At 135th we leave Riverside and head back in. We have entered Harlem. We are back inside, instead of just a flight on the edge. By 160th Spanish is the language of choice. It is definitely a great spot to get a good Taco, something I have been searching for. Had I had an actual metro card instead of just my single fare I probably would get off and search, but I don’t. It is hard to believe this is the same city. This is the unknown to me. I have once traveled to 125th on the “A” going up the park by accident, but I didn’t leave the station and I returned south soon after.

At Washington Heights the bus stops. This is the edge of the world, so it seems. Giant apartment houses loom far off into the distance. A new forest has been planted. I am surprised because I thought the route was continuous. I am on the southbound in a short minute, so in many ways it is. Because of my rush to catch the southbound bus, I miss my chance to say farewell to my first driver. This new driver is not as welcoming and wears no smile.

By this time people are out and about. We stop on almost every block. The bus fills, and my window is closed by someone who is cold. As we head south it is now more like a bus, and less like a tour as it had been. The trip uptown had been a mostly empty bus with a total of about ten riders. All of whom rode for only a short while. Coming back the seats are all taken by quiet tired looking faces. I remember the horses.

This shift in reality makes the return down Riverside less exciting. At Columbus Circle there are no Shelby’s and it seems to be just another day. Even the horses have gone, only a few are left waiting by the curb. This commonplace aesthetic changes, however, as we pass by 6th and go on to 5th.  I am most familiar with Fifth from every time I have ever visited New York. My time with my family spent walking the museum tour. I am surprised to see a white picket fence in front of the Trump Towers as we turn, some publicity stunt surely. I know these blocks well, though it has been awhile.

Through an announcement on the bus driver’s radio I learn it is Polanski Day and that the parade is starting at twelve, which is two hours yet. As we travel south the streets are lined with barricades for the next thirty blocks. Already there are people awaiting the parade. Two women get on as we leave turn the south-east corner, they have been riding, and their boots are well worn. The bus slowly empties of commuters as we head south. Three German tourists get on with the obvious reservation of where we are headed, my fellow passengers are quite helpful, they soon get off with a “danka”. We pass by the lions at the library. Two Russian women argue the price of the fare, but eventually acquiesce when they are assured they will get where they are going. At Union square; 5th turns to Broadway, and I am back inside my own ten blocks. The park is already filled as it often is. The market is alive with produce, and the stands of Art, T-shirts and sunglasses flank all sides visible.
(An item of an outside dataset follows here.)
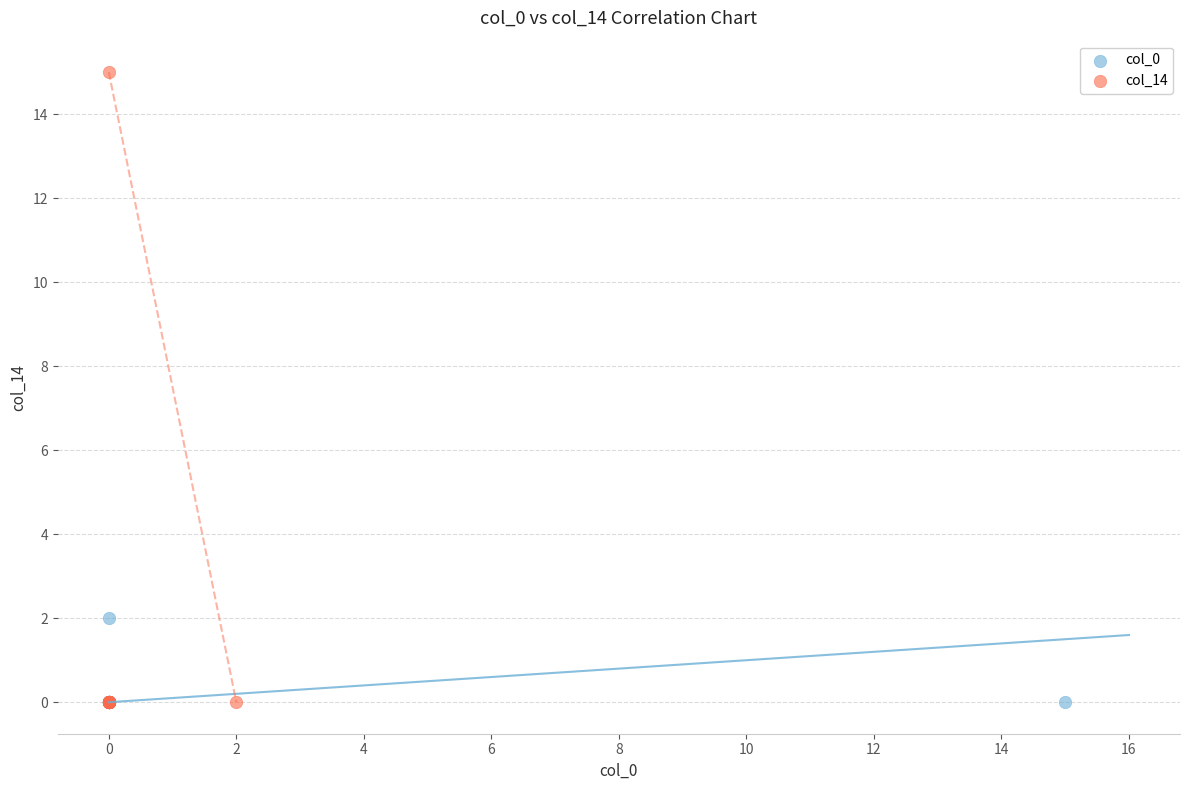

Which series has the widest spread of Y values?

col_14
In the blink of an eye we are back at Houston. Down past the Strand and Grace Church, past NYU and Bleeker to our start. As we get off I ask the women how their ride was. It most definitely was as perfect as I imagine, as I can see in their faces. The weather was ideal. The horses they had shared the morning with had certainly fulfilled their expectations.
“Quite wonderful,” she said with an aristocratic scowl. I gave her a smile because she needed one. I had returned

I am back at the Time landscape, and I’m not sure what has changed, but I am certain it has. I am now connected, as though the random fragments of time and experience have magically been aligned and the world has become whole. The fabric has been woven and knotted. My progression from then to now has been complete. My development is just beginning.